The monks of St. Joseph Abbey are celebrating. Thanks to a ruling from the Fifth Circuit Court of Appeals, the brothers can keep selling caskets in Louisiana.
When Hurricane Katrina destroyed the Abbey’s valuable timberland, the monks needed a new source of income. That’s when they started St. Joseph Woodworks, a casket company. For generations, the monks had buried their dead brothers in hand-made wooden caskets. Now, they would produce those same finely crafted caskets for the general public.
There was only one problem: a licensing requirement made it a crime for St. Joseph Woodworks to sell its caskets to Louisiana residents.
No one claimed the caskets were poorly built. They posed no health risks. And certainly the monks weren’t exploiting grieving families; their caskets were in fact less expensive than those carried by local funeral parlors.
Of course, that was the problem.
A state licensing law designed to protect funeral directors from competitive forces barred the monks from selling their caskets. The law required that the intrastate purchase of caskets be made only through state-licensed funeral directors at state-licensed funeral homes. This meant: unless the Abbey built or bought a funeral establishment with a layout parlor, a six-casket display room, an arrangement room, embalming facilities, and hired a full-time funeral director who had completed high school, 30 college credit hours, a one-year apprenticeship, and passed a test … the Abbey could not sell its caskets to customers in Louisiana.

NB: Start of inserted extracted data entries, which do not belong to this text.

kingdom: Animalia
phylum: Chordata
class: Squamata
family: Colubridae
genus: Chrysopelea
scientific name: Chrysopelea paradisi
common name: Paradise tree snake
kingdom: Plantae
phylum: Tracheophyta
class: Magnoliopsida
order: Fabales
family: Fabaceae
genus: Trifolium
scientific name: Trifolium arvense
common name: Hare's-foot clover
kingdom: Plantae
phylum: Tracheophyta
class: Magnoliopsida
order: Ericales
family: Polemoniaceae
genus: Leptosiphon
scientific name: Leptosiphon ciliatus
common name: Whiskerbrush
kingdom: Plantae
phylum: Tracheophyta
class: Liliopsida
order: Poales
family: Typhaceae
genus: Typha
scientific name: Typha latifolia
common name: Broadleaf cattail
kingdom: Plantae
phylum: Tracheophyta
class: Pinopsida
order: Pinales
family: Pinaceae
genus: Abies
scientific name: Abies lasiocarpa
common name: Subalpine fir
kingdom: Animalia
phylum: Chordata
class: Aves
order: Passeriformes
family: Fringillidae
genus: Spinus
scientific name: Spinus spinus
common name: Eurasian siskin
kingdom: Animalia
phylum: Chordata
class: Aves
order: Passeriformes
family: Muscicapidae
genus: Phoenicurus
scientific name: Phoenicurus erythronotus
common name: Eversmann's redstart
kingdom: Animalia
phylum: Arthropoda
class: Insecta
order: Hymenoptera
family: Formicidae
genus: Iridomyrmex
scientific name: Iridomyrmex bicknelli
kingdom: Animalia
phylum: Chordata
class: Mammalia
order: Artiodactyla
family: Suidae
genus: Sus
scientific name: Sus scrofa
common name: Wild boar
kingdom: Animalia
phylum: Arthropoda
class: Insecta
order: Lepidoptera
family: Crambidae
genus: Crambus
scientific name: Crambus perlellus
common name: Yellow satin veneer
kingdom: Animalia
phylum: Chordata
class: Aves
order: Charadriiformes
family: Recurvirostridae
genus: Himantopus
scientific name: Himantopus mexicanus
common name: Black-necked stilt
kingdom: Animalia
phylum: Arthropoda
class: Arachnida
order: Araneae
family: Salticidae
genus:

The Fifth Circuit has now declared that law to be unconstitutional.
In St. Joseph Abbey v. Castille, the court ruled that the regulations violated both the Equal Protection and Due Process Clauses.
The court found no rational relationship between the regulation and the state’s interest in consumer protection, health, or safety. Louisiana’s licensing scheme doesn’t require funeral directors to be trained or tested in casket selection. It doesn’t require that all caskets be purchased through licensed funeral directors.
Louisiana permits its residents to build their own caskets or to buy them from out-of-state vendors. It doesn’t regulate the design, construction, or sealing of a casket. The state doesn’t even require that the dead be buried in a casket at all.
The Fifth Circuit therefore determined that the law constituted pure economic favoritism. It affirmed the district court decision that “this brand of economic protectionism is not a legitimate state interest.”
The decision is a victory not only for the Abbey, but also for Louisiana residents and American citizens generally. The state denied equal protection to anyone in Louisiana who sought to sell caskets to another Louisianan without fulfilling burdensome regulatory requirements. The state also denied its citizens the opportunity to buy more affordable caskets, forcing grieving families to pay top-dollar to give a loved one an honorable burial.
The only folks who benefited from the law were the state’s funeral directors. Unsurprisingly, funeral directors and embalmers make up eight of the nine members of the Louisiana State Board of Embalmers and Funeral Directors, the state licensing agency. This insulated them from competition and allowed them to mark up prices.
Unfortunately, Louisiana’s economic favoritism isn’t unusual. States have traditionally used licensing requirements that restrict competition by creating unreasonable barriers to entry.
Since the demise of the U.S. Supreme Court’s decision in Lochner v. N.Y. (1905), courts have given broad deference to state economic regulation. The Fifth Circuit acknowledged that a state can show favoritism if it is in any way rationally related to a government interest in health and safety or consumer protection. But lacking that interest, the court said, favoritism constitutes nothing more than “a naked transfer of wealth” — and the state can’t arbitrarily favor whomever it wants.
The court reasoned that “neither precedent nor broader principles suggest that mere economic protection of a particular industry is a legitimate governmental purpose.”
No level of government should be allowed to pick and choose favorites in the economic marketplace. The Fifth Circuit’s decision to bury Louisiana’s anti-competitive coffin sales restriction is a move in the right direction.
Now, if we could just get the federal government to move in the same direction.